**Assignment**
Search the records for the string "Schoudertas", then copy each line that has it.

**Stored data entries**

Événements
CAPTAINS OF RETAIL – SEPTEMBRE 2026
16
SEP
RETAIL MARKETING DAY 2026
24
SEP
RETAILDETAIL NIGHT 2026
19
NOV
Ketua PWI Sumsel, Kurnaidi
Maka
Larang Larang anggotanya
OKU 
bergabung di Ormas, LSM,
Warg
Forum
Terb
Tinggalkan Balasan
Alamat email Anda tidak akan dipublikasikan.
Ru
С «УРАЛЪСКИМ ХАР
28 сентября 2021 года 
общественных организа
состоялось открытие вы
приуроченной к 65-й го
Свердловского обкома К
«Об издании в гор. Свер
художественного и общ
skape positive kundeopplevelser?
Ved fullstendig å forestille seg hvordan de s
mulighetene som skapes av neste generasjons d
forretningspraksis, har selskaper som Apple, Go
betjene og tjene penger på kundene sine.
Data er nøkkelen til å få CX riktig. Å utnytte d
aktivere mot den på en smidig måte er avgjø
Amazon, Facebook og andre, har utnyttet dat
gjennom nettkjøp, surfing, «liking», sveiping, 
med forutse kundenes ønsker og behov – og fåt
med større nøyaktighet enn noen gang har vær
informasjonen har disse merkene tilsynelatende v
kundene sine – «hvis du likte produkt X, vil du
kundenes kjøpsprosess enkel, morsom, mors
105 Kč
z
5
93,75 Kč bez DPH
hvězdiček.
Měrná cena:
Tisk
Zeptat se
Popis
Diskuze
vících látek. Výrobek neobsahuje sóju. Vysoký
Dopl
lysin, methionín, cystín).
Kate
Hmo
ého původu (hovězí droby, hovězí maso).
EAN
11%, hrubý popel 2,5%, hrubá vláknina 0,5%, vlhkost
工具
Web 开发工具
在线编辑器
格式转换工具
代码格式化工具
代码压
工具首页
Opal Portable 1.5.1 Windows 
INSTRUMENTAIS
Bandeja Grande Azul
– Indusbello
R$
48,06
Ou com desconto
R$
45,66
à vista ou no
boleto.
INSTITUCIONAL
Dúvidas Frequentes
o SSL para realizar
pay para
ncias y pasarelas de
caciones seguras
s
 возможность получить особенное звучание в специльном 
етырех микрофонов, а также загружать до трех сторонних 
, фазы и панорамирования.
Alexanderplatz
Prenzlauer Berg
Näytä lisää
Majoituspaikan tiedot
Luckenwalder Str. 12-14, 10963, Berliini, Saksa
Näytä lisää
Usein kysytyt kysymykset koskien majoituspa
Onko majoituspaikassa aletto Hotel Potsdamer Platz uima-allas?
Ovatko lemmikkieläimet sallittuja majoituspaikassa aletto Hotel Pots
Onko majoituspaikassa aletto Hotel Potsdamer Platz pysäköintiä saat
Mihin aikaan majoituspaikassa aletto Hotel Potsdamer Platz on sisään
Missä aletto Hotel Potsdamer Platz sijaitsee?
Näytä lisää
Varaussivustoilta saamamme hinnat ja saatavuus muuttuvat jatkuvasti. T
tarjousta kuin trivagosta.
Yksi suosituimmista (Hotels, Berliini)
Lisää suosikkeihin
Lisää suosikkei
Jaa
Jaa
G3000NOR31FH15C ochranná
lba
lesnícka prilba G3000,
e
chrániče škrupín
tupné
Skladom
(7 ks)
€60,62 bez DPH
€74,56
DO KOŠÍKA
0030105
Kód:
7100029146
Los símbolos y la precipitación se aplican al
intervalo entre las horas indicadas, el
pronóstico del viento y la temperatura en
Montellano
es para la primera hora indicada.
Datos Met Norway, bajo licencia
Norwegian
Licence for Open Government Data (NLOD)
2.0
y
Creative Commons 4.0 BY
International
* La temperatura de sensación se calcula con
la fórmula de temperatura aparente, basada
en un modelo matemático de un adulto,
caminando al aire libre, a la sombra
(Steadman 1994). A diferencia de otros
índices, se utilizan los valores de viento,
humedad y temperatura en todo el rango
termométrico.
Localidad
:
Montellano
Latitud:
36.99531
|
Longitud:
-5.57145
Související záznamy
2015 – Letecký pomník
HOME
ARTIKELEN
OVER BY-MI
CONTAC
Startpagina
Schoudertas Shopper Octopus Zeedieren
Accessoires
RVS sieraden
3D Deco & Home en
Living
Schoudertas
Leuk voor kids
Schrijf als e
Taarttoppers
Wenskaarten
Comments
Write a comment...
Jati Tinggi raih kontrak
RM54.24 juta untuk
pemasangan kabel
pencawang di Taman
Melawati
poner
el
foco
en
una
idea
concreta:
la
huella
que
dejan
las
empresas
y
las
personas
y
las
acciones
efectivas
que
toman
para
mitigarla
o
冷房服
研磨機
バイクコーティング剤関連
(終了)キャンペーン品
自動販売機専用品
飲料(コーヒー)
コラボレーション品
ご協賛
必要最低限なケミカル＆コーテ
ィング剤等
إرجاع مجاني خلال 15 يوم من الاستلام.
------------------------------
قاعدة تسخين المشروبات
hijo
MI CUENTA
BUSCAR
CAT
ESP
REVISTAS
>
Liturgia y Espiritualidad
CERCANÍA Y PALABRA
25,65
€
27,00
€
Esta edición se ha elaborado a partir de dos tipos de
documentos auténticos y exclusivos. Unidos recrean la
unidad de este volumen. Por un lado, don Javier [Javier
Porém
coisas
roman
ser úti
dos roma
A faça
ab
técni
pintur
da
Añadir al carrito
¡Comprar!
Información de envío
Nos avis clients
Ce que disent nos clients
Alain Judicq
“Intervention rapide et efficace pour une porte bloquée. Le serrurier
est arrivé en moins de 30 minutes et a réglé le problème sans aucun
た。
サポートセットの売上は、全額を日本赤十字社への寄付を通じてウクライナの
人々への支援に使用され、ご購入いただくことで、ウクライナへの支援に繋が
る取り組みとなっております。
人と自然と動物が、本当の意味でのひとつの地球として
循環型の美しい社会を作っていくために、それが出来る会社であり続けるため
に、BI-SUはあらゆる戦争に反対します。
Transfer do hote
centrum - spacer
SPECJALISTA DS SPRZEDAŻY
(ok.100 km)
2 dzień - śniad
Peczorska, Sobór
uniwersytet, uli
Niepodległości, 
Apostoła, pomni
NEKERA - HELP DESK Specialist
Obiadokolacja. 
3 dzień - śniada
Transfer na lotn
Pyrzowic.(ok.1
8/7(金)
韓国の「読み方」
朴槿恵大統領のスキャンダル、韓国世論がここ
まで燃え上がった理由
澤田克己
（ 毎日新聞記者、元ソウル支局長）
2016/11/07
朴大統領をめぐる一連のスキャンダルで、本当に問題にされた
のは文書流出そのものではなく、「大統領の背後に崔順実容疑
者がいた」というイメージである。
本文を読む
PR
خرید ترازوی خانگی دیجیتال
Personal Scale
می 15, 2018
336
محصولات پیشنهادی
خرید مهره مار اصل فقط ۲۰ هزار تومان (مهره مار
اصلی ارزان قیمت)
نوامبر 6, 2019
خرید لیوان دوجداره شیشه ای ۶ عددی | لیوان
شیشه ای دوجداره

**Answer below**
Schoudertas Shopper Octopus Zeedieren
Schoudertas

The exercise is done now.